[Start of section]
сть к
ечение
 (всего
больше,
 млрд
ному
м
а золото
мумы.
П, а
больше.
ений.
[End of section]
[Start of section]
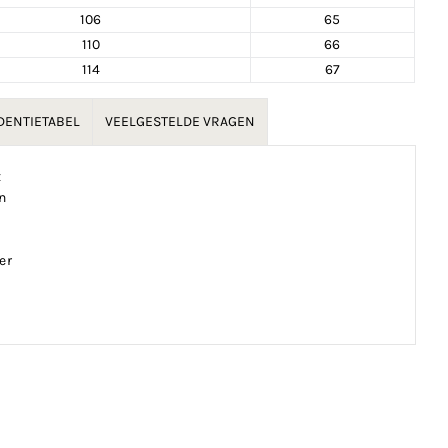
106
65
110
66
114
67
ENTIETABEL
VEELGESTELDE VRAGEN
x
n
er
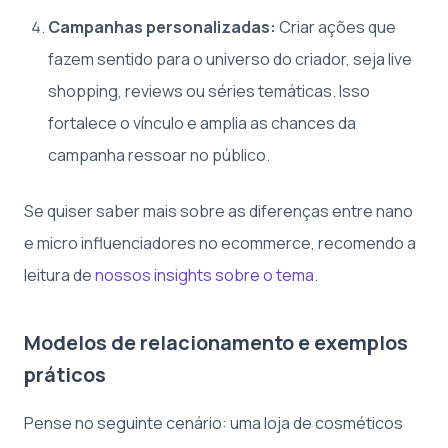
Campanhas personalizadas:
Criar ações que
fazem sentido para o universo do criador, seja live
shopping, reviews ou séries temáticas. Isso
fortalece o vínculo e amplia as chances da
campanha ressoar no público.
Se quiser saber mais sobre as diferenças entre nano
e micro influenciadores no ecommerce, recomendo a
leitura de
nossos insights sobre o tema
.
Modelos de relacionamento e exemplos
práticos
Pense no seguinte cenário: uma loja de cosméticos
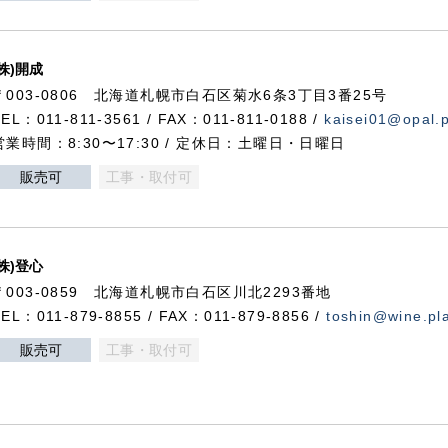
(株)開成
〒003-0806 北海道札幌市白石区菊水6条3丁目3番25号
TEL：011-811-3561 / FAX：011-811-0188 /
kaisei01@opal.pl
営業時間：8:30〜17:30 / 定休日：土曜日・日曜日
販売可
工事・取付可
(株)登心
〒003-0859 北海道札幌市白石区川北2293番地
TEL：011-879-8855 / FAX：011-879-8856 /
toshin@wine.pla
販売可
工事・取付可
[End of section]
Aim of the exercise
Select every line of the items above that contains the string "sobre", and copy each one. Case counts.

Your solution
Se quiser saber mais sobre as diferenças entre nano
nossos insights sobre o tema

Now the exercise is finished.